Here I wanted to test and compare error rates for 2 approaches to calculate unique queries for different number of total/unique queries and hash size.

In [26]:
import numpy as np

In [111]:
total_queries = 500000
unique_queries = 100000
hash_size = 1000000
queries = np.random.choice([str(i) for i in range(unique_queries)], total_queries)

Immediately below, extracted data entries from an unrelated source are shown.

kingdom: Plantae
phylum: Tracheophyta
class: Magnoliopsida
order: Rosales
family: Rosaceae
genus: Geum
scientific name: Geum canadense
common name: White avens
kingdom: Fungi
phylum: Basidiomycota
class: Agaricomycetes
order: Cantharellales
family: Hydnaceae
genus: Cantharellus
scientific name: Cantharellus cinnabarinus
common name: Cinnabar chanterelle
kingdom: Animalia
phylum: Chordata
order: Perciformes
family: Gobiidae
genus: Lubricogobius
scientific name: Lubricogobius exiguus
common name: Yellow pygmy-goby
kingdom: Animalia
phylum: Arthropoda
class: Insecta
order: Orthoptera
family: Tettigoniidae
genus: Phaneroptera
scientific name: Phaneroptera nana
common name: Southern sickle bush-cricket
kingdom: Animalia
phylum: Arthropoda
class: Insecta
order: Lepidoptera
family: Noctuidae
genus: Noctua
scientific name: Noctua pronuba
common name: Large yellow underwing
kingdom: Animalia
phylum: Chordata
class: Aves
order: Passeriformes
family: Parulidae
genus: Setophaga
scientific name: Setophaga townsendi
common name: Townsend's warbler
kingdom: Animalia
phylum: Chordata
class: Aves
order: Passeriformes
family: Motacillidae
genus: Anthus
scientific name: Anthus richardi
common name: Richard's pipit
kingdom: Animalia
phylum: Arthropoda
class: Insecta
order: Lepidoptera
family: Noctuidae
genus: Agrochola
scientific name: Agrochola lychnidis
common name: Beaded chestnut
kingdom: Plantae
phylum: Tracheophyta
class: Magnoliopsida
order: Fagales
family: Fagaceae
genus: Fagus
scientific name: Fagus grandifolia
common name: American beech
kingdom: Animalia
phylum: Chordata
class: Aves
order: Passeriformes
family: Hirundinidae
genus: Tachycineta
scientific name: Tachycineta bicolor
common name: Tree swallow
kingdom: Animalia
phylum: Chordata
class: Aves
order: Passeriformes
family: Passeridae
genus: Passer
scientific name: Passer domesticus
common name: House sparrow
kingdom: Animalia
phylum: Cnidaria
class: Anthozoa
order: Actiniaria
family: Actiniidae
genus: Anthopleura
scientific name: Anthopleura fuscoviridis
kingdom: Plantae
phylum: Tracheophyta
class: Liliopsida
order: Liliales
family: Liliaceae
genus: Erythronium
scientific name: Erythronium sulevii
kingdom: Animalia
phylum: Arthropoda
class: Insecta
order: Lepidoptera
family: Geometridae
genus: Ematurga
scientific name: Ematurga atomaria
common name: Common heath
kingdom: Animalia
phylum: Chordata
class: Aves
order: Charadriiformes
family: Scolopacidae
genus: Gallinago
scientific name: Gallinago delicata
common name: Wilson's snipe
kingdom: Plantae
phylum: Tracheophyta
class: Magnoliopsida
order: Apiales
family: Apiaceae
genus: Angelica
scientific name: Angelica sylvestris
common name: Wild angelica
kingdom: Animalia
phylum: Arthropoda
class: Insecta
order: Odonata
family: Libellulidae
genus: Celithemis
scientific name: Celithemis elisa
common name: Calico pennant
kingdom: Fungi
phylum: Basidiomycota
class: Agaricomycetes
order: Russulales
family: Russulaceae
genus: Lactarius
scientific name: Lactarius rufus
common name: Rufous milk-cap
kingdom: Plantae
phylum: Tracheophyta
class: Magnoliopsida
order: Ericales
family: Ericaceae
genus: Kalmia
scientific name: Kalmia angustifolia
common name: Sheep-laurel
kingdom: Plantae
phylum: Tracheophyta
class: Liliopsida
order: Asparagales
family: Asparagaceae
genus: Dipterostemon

First approach is use a single byte to store if a remainder is present. It is not very memory efficient, but a bit easier to implement. Even with this approach, if hash table size is 1,000,000 we get error rate just a little bit more than the threshold of 5%.

In [112]:
hashes = bytearray(hash_size)
for i in range(total_queries):
    hashes[hash(queries[i]) % hash_size] = 1

print(f'error {(unique_queries - hashes.count(1)) / unique_queries * 100:.2f}%')

error 5.42%


The second approach is to use each of 8 bits of a single array element. It is 8 times more memory efficient.

In [113]:
hashes = bytearray(hash_size)
for i in range(total_queries):
    h = hash(queries[i]) % (hash_size * 8)
    hashes[h // 8] |= (1 << h % 8)

cnt = 0
for h in hashes:
    while h > 0:
        if h & 1:
            cnt += 1
        h >>= 1
        
print(f'error {(unique_queries - cnt) / unique_queries * 100:.2f}%')

error 1.23%


Thus we get much lower error rate using the same amount of memory. Even 200,000 bytes will be enough to get error rate below 5%.